Ítems almacenados:
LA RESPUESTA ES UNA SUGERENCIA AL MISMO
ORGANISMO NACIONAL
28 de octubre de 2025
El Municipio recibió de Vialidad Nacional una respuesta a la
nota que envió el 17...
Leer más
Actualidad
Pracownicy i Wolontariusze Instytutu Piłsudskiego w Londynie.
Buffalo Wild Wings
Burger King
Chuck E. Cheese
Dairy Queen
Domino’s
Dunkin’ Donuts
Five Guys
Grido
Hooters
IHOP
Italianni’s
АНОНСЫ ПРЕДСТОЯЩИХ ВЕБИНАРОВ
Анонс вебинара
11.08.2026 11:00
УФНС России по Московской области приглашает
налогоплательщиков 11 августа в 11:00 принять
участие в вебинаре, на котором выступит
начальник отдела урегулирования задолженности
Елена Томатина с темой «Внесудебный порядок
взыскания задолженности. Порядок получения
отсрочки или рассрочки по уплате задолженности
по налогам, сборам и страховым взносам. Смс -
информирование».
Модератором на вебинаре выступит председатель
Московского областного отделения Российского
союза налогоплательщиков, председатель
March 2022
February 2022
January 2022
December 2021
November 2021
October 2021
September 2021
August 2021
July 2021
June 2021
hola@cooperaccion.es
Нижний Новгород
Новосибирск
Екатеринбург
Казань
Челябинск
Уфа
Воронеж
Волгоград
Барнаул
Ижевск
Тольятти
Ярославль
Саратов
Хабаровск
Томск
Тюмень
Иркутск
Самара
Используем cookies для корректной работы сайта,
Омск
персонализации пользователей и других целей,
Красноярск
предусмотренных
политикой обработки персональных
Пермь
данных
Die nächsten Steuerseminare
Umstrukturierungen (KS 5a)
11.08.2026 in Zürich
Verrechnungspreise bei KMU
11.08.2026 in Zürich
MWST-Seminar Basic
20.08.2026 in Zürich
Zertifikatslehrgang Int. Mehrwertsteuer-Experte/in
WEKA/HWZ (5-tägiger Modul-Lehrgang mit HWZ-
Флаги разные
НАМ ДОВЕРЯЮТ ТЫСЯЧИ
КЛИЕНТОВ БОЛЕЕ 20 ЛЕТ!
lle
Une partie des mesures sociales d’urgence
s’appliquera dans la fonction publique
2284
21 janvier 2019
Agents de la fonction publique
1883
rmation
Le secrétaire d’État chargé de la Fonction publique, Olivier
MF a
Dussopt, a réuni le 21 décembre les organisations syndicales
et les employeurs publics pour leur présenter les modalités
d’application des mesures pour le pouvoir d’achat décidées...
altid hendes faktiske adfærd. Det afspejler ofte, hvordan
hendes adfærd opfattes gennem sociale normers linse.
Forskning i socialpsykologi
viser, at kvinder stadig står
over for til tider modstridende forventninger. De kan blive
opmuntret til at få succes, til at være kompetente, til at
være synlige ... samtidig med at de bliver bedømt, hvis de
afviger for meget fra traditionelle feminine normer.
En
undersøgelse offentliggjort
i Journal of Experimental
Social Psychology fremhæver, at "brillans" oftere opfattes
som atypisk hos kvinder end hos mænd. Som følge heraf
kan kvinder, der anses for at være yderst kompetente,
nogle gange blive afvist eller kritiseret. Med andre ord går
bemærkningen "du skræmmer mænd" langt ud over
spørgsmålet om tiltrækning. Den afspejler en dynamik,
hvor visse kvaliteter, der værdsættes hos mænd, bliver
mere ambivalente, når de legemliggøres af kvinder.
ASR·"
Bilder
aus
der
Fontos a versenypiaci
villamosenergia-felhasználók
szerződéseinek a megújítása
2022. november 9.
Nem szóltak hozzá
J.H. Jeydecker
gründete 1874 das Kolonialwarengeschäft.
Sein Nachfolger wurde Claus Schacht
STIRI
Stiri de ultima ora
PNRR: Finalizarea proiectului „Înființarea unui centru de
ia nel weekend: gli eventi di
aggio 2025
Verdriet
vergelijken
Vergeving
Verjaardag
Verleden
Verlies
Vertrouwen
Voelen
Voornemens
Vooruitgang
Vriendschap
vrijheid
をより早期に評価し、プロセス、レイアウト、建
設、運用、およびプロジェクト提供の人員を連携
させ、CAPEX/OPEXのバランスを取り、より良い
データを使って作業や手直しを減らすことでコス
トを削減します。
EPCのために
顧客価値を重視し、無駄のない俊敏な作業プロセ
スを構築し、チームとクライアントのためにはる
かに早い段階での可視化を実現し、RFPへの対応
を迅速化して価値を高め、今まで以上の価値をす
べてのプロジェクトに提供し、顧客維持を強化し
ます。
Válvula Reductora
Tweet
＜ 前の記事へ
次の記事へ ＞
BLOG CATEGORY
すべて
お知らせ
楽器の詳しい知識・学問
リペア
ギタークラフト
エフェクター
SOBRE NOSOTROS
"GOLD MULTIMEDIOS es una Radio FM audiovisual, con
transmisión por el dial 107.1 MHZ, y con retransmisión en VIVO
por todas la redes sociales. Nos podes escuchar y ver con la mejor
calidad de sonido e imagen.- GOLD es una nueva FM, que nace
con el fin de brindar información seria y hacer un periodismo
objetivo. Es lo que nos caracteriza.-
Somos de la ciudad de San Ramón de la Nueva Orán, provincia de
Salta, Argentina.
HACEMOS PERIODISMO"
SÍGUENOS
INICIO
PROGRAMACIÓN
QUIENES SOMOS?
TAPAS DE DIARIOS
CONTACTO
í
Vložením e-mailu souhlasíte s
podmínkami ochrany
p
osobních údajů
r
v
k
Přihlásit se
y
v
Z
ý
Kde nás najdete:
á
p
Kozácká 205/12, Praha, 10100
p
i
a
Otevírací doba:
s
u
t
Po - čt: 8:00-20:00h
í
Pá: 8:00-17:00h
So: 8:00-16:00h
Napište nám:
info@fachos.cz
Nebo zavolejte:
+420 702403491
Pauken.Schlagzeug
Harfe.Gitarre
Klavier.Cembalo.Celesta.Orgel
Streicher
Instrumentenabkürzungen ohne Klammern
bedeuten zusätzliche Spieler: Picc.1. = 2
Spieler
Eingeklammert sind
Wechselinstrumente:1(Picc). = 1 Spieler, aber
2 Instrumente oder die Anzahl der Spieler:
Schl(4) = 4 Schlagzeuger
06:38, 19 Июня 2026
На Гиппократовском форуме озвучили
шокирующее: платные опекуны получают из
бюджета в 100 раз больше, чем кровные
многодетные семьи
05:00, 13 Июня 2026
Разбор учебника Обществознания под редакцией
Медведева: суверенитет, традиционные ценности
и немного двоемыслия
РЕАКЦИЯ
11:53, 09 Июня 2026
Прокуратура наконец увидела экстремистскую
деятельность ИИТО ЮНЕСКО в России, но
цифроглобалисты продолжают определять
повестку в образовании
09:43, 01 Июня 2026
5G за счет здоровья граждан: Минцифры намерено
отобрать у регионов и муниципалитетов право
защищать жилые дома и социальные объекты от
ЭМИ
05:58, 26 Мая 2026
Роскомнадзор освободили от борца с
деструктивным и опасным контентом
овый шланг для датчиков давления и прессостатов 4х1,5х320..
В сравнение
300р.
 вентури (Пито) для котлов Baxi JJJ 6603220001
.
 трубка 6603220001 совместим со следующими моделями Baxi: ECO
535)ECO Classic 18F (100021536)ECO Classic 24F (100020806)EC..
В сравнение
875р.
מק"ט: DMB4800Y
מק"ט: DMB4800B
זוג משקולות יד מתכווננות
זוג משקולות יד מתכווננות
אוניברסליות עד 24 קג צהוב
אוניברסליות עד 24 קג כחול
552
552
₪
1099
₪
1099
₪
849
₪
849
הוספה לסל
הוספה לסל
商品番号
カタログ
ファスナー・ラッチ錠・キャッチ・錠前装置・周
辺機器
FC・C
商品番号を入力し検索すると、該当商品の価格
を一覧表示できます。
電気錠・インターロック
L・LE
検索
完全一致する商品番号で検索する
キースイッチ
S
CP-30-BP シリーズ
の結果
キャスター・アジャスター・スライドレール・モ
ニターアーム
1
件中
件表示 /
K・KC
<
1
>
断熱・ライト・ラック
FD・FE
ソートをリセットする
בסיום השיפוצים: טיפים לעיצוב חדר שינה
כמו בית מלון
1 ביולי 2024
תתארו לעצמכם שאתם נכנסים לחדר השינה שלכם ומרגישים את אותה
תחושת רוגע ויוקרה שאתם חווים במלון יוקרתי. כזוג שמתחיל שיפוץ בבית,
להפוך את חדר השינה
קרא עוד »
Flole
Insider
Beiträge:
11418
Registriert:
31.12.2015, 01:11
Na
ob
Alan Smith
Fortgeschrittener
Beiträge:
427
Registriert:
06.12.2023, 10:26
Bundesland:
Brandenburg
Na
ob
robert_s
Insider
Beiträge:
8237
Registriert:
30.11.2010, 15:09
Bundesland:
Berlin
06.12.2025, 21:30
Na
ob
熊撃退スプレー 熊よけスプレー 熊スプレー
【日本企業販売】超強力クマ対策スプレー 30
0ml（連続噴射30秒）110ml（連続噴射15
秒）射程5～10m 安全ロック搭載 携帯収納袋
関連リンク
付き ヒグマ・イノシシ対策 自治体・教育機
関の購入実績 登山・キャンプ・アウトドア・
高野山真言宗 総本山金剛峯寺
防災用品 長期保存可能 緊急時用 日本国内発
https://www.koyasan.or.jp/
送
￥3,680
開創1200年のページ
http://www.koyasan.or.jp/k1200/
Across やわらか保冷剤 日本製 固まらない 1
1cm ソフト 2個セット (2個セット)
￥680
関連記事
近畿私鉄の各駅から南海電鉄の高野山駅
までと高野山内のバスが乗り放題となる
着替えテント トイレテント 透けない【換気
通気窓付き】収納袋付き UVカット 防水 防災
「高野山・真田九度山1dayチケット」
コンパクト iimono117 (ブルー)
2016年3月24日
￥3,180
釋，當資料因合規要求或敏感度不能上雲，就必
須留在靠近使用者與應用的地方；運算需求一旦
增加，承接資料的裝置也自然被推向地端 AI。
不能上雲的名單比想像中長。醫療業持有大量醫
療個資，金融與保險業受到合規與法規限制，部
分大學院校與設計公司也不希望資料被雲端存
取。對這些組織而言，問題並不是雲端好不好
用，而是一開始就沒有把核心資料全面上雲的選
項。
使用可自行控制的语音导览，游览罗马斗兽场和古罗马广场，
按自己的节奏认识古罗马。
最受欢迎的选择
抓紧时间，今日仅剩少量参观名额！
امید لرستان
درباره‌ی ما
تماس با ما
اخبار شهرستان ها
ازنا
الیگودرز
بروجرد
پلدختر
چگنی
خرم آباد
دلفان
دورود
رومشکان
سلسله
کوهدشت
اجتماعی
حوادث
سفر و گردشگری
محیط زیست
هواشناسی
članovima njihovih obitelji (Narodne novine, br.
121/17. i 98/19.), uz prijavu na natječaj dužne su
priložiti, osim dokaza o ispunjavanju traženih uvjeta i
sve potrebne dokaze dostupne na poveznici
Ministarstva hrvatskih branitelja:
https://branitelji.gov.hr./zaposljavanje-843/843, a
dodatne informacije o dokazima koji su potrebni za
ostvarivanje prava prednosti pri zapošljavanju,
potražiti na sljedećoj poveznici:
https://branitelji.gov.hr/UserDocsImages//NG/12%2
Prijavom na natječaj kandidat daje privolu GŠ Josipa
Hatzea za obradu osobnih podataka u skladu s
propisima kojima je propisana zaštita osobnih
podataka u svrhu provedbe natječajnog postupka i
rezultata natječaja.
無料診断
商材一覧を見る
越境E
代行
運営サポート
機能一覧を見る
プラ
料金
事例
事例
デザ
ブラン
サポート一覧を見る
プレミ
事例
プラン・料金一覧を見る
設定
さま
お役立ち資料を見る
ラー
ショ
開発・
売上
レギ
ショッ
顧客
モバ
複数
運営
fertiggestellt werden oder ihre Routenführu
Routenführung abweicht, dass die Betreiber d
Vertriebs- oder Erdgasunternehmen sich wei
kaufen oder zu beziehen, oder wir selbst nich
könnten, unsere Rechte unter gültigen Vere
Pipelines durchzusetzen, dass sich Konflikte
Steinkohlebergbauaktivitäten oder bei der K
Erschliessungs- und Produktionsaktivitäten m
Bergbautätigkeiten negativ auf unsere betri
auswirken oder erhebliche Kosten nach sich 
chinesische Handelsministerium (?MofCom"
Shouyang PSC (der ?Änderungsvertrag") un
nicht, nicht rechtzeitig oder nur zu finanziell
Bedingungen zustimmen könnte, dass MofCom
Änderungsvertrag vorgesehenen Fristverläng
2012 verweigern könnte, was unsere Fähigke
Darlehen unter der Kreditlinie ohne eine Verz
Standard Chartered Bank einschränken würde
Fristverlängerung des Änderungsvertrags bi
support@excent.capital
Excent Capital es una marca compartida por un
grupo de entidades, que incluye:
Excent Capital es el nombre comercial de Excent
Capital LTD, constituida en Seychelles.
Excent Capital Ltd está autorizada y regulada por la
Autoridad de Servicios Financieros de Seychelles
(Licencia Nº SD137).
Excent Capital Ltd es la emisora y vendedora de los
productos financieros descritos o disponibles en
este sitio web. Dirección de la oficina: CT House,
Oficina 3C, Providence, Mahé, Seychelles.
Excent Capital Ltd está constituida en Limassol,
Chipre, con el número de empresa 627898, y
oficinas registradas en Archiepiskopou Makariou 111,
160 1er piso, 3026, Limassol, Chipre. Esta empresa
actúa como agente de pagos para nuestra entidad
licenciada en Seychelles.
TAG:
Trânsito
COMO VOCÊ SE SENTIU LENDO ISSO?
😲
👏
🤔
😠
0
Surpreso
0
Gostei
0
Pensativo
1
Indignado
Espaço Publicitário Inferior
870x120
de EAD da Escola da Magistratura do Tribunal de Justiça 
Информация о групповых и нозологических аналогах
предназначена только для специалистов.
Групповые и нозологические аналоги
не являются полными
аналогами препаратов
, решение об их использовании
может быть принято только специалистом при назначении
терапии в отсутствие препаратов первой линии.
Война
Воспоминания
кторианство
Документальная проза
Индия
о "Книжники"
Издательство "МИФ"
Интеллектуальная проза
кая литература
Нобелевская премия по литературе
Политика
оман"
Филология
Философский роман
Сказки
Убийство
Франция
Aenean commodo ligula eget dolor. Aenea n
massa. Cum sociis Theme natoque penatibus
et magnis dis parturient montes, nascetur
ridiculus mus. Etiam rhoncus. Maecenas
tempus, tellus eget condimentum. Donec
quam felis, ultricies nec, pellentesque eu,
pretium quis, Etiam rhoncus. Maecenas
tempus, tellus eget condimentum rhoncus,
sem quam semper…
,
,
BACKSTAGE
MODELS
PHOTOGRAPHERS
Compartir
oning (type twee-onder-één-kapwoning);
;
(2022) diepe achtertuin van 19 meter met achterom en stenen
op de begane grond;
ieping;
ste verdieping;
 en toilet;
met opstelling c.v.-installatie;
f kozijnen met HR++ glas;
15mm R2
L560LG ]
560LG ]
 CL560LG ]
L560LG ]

• **ACTIVIDAD**: Repite sin ningún cambio las líneas de los ítems, empezando por el comienzo y terminando en la línea que contiene "Анонс вебинара", ambas incluidas.

• **RESULTADO ESPERADO**:
LA RESPUESTA ES UNA SUGERENCIA AL MISMO
ORGANISMO NACIONAL
28 de octubre de 2025
El Municipio recibió de Vialidad Nacional una respuesta a la
nota que envió el 17...
Leer más
Actualidad
Pracownicy i Wolontariusze Instytutu Piłsudskiego w Londynie.
Buffalo Wild Wings
Burger King
Chuck E. Cheese
Dairy Queen
Domino’s
Dunkin’ Donuts
Five Guys
Grido
Hooters
IHOP
Italianni’s
АНОНСЫ ПРЕДСТОЯЩИХ ВЕБИНАРОВ
Анонс вебинара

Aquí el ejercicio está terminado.